= Bright Light (CIA) =

CIA black site in Bucharest

Bright Light is the codename of one of the Central Intelligence Agency's network of black sites—clandestine interrogation centers.
The location of the site, in Bucharest, Romania, was confirmed in an exclusive report from the Associated Press on December 8, 2011.

Some of the most important captives in the high value detainee program, including Khalid Sheikh Mohammed, the mastermind of the September 11 attacks, were held there. Other sites in the CIA's network were in isolated locations. The Bucharest site was housed within the campus of the Romanian National Registry Office for Classified Information, explaining the need for high security.

The cells the captive were held in were mounted on springs, to keep the captives off balance. According to ABC News captives were subjected to "enhanced interrogation techniques" in the Bucharest site, but were not subjected to the controversial technique of waterboarding.

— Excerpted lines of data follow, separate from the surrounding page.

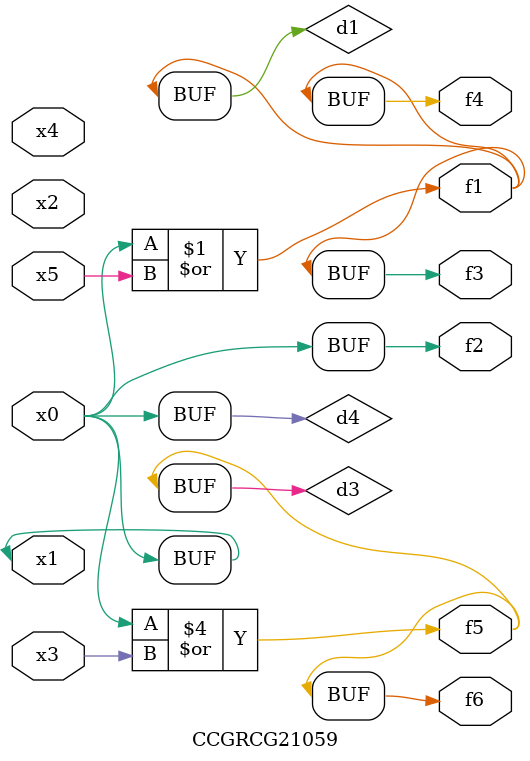
<source format=v>
module CCGRCG21059(
	input x0, x1, x2, x3, x4, x5,
	output f1, f2, f3, f4, f5, f6
);

	wire d1, d2, d3, d4;

	or (d1, x0, x5);
	xnor (d2, x1, x4);
	or (d3, x0, x3);
	buf (d4, x0, x1);
	assign f1 = d1;
	assign f2 = d4;
	assign f3 = d1;
	assign f4 = d1;
	assign f5 = d3;
	assign f6 = d3;
endmodule

</source>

==Authorization from the Romanian government==
Romanian President Ion Iliescu claimed in a Der Spiegel interview that he approved just the use of the location, without knowing the details about the secret prison. The U.S. government requested at the end of 2002/beginning of 2003 a building for the CIA and Iliescu approved it, appointing presidential adviser Ioan Talpeș in charge of the details.

Talpeș said that he understood that the situation could "become dangerous", so he told the CIA that the Romanian government did not want to know anything regarding how the building was being used.

These statements contradict the result of a 2008 investigation by the Romanian Parliament, which concluded that no CIA prisons existed in Romania.